Ribosome structure and function: converting messenger RNA to protein.
Gearing up the laboratory would be step one. Given his low level of administrative skill, he admitted to Crick, that much would be difficult. But besides lab equipment and money and administration, Woese perceived one other necessity. “Here is where I’d be particularly grateful for your advice and help,” he told Crick. He hoped to enlist “some energetic young product of Fred Sanger’s lab, whose scientific capacities complement mine.” By that, he meant: for this great sequencing effort, Woese would need a helper who knew how to sequence.
13
Fred Sanger’s pioneering work was the standard at that time for efforts at sequencing RNA. Building on ideas from earlier researchers, Sanger had developed techniques for cutting a long molecule into short pieces, then separating those pieces by electrophoresis, pulling them apart within a column of gel. The gel column served as a racetrack for fragments of different sizes. With an electrical force applied, each fragment would be attracted toward one end and would migrate through the gel at its own speed, dependent on its molecular size and its electrical charge. As their differing speeds spread them apart, the fragments would show as a characteristic oval spot in a two-dimensional pattern, as captured on film. Each oval could then be read as a short squib of code, using other means of cutting and pulling. This was an advance on the same general method that Pauling had recommended to Zuckerkandl for distinguishing variant forms of a molecule by “fingerprinting.”

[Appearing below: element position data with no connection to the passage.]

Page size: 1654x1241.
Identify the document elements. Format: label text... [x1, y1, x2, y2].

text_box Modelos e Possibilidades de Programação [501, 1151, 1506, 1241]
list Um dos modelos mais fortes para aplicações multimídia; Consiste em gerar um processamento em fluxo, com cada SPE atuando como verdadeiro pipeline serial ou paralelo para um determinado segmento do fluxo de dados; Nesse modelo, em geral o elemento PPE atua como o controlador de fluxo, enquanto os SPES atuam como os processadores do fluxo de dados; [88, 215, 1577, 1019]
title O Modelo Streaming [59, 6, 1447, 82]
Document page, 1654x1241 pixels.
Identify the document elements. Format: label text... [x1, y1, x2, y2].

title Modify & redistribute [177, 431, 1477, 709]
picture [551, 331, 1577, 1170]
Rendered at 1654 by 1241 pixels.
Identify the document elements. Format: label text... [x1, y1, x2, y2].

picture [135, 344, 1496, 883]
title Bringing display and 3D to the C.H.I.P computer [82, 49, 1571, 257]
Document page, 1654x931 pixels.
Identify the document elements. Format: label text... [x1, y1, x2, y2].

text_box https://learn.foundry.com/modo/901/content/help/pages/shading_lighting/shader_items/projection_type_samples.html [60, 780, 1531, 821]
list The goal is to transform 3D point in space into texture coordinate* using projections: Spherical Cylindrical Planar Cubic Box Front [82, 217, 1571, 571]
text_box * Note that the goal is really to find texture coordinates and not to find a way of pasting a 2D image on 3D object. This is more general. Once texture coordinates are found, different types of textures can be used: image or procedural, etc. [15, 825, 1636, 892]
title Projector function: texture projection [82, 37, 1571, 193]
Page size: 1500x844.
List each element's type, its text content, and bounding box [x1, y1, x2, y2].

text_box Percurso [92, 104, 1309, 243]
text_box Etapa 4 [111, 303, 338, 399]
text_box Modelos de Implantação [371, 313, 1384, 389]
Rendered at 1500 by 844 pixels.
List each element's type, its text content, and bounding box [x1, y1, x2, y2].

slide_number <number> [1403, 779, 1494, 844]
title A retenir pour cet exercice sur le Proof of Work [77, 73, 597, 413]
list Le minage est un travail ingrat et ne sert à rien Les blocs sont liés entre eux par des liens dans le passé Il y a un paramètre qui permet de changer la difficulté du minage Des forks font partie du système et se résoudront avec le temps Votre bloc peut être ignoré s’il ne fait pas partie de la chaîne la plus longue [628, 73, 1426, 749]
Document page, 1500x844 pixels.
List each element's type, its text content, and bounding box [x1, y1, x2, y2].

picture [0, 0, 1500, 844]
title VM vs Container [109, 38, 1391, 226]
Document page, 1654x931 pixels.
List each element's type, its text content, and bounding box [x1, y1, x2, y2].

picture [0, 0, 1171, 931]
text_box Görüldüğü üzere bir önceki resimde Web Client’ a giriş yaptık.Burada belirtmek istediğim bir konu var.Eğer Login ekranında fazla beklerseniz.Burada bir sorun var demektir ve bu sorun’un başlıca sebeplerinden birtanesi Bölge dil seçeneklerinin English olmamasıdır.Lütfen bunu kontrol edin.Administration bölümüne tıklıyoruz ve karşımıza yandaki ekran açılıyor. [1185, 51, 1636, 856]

Fred Sanger had two things, but perhaps not much else, in common with Linus Pauling: chemistry and a pair of Nobel Prizes. Unlike Pauling, he was a quiet, unassuming man, from a Quaker upbringing in the English Midlands, who won both his Nobels in the branch of science he and Pauling shared—he was the only person awarded twice for chemistry. He received the first prize in 1958, at age forty, for work on the molecular structure of a protein—specifically, bovine insulin. To solve that structure, Sanger adapted some relatively primitive methods from other researchers, in an ingenious way, allowing him to determine which sequences of amino acids compose the two long branches of the insulin molecule. This was a Nobel-worthy achievement for what it said not just about blood-sugar regulation in cows but also about proteins in general: that they’re not amorphous things but have, each protein, a determined chemical composition. From proteins, Sanger turned to sequencing RNA, then DNA, and won his second Nobel in 1980 for the culminating phase of his DNA work. Soon after, at age sixty-five, he retired from science and turned his energies to gardening. He had a nice little home in a village near Cambridge.
“My work had sort of come to a climax,” he said later, and he didn’t care to morph into an administrator. He declined a knighthood, having no desire to be addressed as “Sir Fred” by friends and strangers. “A knighthood makes you different, doesn’t it,” he said, “and I don’t want to be different.” But that Cincinnatus retirement lay long in the future when Carl Woese, in his 1969 letter to Crick, daydreamed of getting a Sanger protégé to help him.